Das Team rund um Jack Gallant hat auch versucht einen Sprach-Entschlüssler zu bauen. „Das ist aber aktuell noch eine ziemliche Katastrophe.“ Menschen sprechen sehr schnell, viele drei bis fünf Wörter in der Sekunde. Das MRT liefert jedoch nur alle ein bis zwei Sekunden ein Messergebnis. Auf Basis eines Messergebnisses eine Sequenz von bis zu zehn Wörtern zu entschlüsseln, sei nicht möglich, sagt Gallant.

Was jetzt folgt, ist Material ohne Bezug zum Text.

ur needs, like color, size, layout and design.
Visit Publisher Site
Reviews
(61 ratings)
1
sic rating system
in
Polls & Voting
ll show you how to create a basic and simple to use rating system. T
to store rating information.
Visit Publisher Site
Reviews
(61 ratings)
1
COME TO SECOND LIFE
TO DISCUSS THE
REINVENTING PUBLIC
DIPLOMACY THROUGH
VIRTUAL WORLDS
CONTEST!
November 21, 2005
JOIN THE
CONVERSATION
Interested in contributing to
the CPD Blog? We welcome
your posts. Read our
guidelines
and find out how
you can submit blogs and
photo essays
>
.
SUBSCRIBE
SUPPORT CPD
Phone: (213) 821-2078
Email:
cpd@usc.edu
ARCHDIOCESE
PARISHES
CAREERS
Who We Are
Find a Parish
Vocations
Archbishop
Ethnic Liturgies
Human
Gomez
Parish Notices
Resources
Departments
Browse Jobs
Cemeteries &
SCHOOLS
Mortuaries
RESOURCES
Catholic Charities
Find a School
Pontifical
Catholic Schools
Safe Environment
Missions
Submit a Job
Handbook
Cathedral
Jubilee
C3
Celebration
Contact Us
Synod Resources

Datensicherheit und Privatsphäre

Noch ist das Auslesen des Hirns eine Utopie. Damit diese Utopie nicht zur Dystopie wird, müsse man sich aber bereits heute Gedanken über Privatsphäre und Datensicherheit machen – betont der Neurowissenschaftler. „Ich spreche viel über diese Gefahren, denn ich denke, es ist wichtig, dass wir der Technologie voraus sind.“

Magnetresonanztomographen sind sehr große und immobile Messgeräte. Das werde sich in absehbarer Zeit auch nicht ändern, sagt Gallant. Die Gefahr, dass jemand heimlich die Gehirnaktivitäten anderer Personen ausliest, ist also nicht gegeben. Dennoch sollte man sich bereits heute Gedanken über eine gesetzliche Reglementierung machen, um nicht in 20 Jahren vor einem Problem zu stehen.